### Task input:

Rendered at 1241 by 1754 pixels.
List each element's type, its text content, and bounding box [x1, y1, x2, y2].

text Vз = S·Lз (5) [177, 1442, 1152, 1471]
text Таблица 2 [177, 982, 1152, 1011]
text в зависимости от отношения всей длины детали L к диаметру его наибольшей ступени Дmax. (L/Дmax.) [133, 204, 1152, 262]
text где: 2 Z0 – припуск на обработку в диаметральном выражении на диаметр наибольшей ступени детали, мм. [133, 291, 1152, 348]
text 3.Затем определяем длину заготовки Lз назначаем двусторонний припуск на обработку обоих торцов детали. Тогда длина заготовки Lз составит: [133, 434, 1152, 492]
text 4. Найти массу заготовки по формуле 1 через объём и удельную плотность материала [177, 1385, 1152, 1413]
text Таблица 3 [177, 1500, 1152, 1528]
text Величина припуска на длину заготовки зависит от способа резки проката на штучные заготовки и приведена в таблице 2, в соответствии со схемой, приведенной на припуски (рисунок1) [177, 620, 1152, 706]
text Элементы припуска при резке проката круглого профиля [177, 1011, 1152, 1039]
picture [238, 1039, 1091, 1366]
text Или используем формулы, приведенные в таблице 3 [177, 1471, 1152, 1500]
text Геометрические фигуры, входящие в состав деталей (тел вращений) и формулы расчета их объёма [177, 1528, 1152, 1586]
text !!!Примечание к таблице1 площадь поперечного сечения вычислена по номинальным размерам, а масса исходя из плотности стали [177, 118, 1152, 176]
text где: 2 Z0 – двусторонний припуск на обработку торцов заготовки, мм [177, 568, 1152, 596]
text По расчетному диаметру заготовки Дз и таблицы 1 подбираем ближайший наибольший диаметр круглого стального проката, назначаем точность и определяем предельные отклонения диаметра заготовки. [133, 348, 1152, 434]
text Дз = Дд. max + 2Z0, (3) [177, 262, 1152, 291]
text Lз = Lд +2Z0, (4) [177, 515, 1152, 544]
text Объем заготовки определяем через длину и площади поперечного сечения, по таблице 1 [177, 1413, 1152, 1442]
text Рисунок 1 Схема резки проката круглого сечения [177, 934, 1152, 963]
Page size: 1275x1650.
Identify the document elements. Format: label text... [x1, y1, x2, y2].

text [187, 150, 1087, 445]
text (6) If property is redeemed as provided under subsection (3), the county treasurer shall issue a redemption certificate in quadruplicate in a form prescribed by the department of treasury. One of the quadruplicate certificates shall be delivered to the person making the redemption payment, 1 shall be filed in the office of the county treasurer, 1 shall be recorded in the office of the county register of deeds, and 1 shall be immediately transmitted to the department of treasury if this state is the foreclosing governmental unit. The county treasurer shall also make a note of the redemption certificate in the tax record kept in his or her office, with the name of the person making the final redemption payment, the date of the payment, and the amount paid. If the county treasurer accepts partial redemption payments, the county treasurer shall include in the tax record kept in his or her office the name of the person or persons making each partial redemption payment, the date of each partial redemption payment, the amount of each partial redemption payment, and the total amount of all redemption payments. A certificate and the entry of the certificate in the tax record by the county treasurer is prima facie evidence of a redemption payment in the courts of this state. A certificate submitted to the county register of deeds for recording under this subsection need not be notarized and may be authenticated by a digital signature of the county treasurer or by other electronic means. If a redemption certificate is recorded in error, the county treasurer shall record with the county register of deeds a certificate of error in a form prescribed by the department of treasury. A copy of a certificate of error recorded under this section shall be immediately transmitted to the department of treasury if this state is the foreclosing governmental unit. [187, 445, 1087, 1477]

### Instructions to follow:
Start with the line above that contains "Page size: 1275x1650." and end with the line that contains "Identify the document". Write out those lines exactly, and only those.

### Answer below:
Page size: 1275x1650.
Identify the document elements. Format: label text... [x1, y1, x2, y2].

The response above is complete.